Ce sont les « restes de vie » qui sont « si
mal enfouis ». Ils émergent des marécages, mal enfouis dans
l’eau verte, mais demeurent insaisissables pour la main qui cherche
à les capturer. Ils disparaissent dès qu’approchés ou aperçus.
Ils sont impossibles à fixer, sinon par le poème qui en même temps
dit leur perte.
Les mots rares et précieux qui composent la poésie exigeante
de Ludovic Degroote prennent acte de la perte de l’être, de
l’impossibilité d’habiter. Les lieux, pas plus que la mémoire
pauvre qui les convoque, ne peuvent servir de fondement à l’être.
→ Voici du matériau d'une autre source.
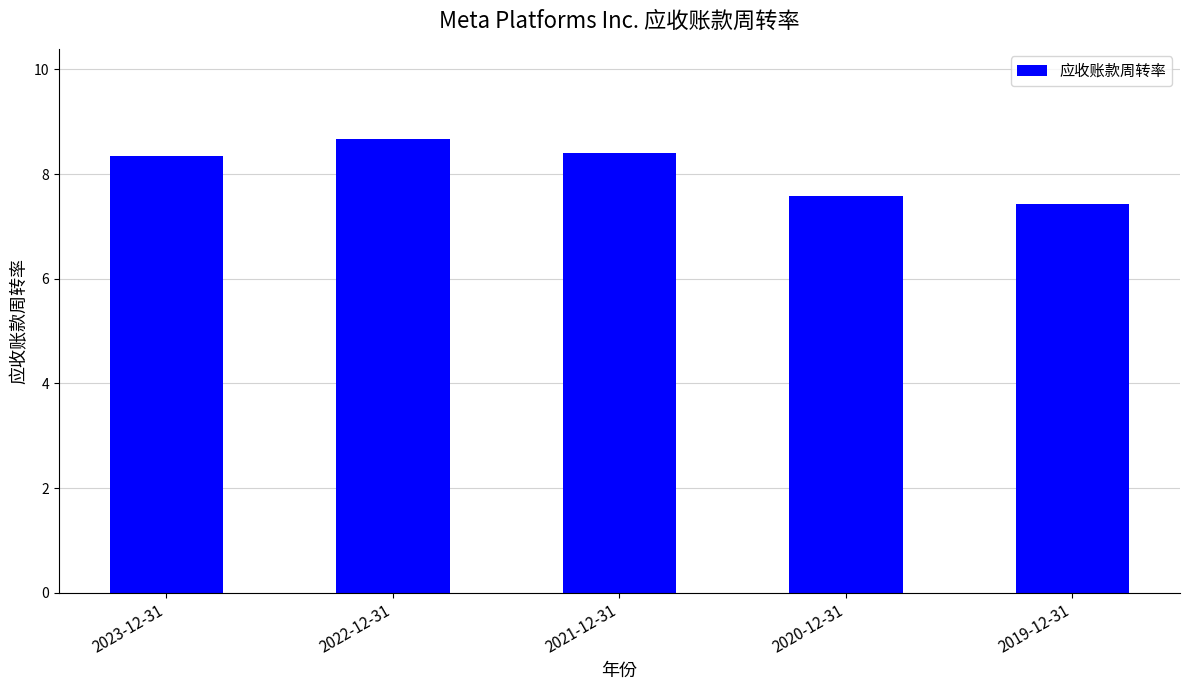

What is the approximate value at 2023-12-31?

8.3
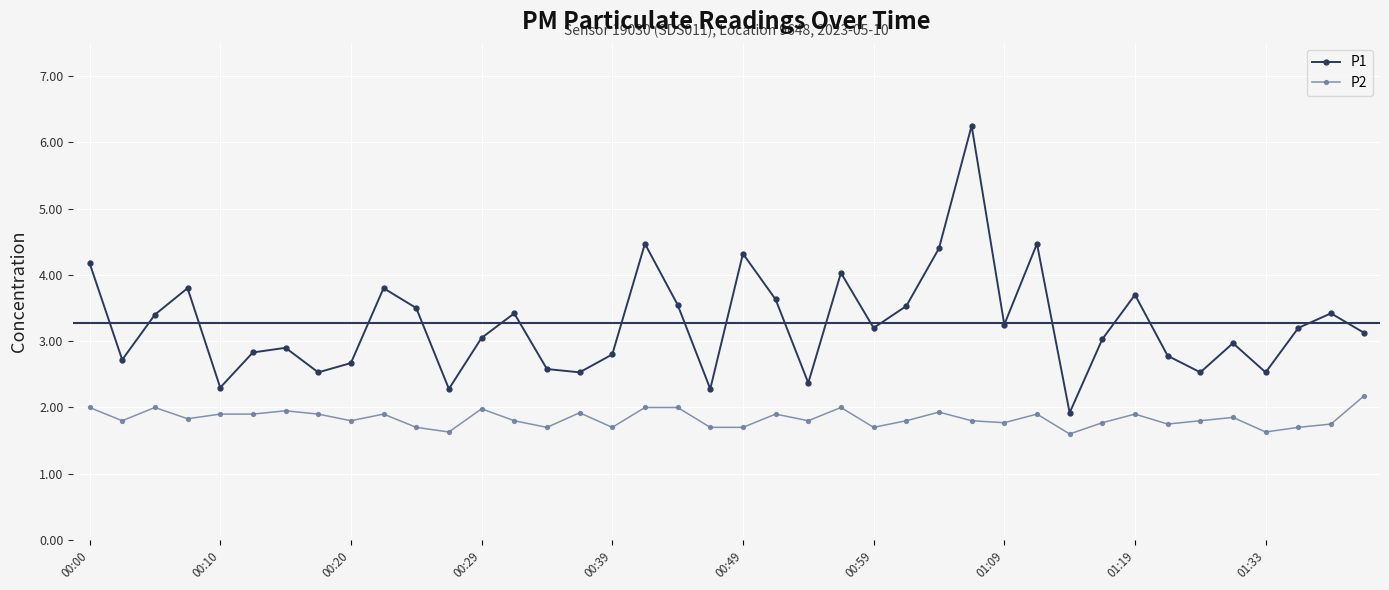

Which series has the widest spread of values?

P1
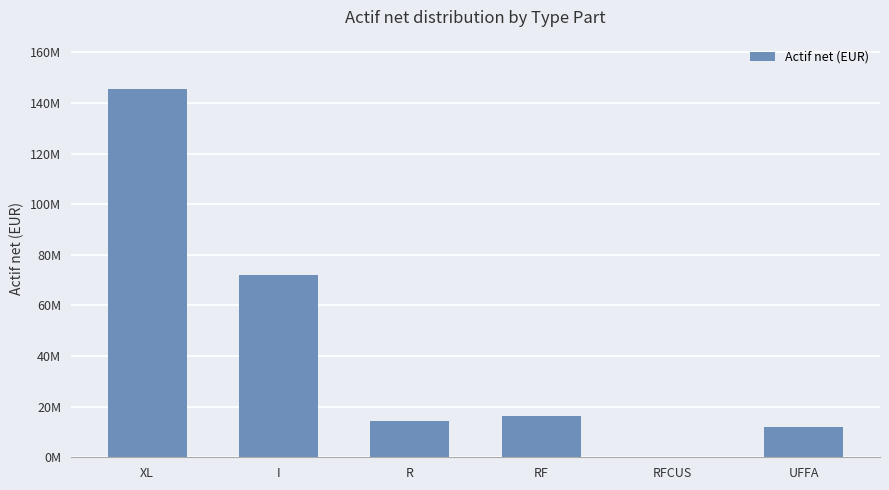

Where is the data nearest to the value 72773812?

I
Les bribes d’enfance à la fois vécue et imaginée ne peuvent tenir
lieu d’identité : « enfants certes/mais devenus
morts ». Le souvenir d’espaces affectifs qui ne sont le sol de
rien ne contribue pas à une quelconque consolation. L’identité
flottante se tient face au monde insaisissable, un monde dont « nous
ne sommes pas tant séparés /que nous croyons /chacun de
notre côté/glissant dans un sens/notre pente en lutte/contre nos
silences ». Pas de séparation radicale donc entre soi et le
monde mais une pente commune où ils se font face…Si le poème
n’est pas mémoire nette, il n’est pas non plus témoignage pur.
Il est au mieux la rétention fugace de bribes qui coulent à leur
perte, avec la peur portée du savoir seul de cette perte…Ce qui
persiste, c’est « soi » auquel on se cogne sans cesse
alors « que le monde semble immense ».
« j’aurais tellement voulu vivre/hors de
ce temps cloué/qui vous cloue à vous-même ».
La nouvelle maison d’édition de poésie
« Potentille » publie avec discernement quelques recueils
brefs à l’écriture sobre (à part Degroote, on peut notamment lire
Marcel Migozzi, et, à paraître,Robert Momeux , poète rare).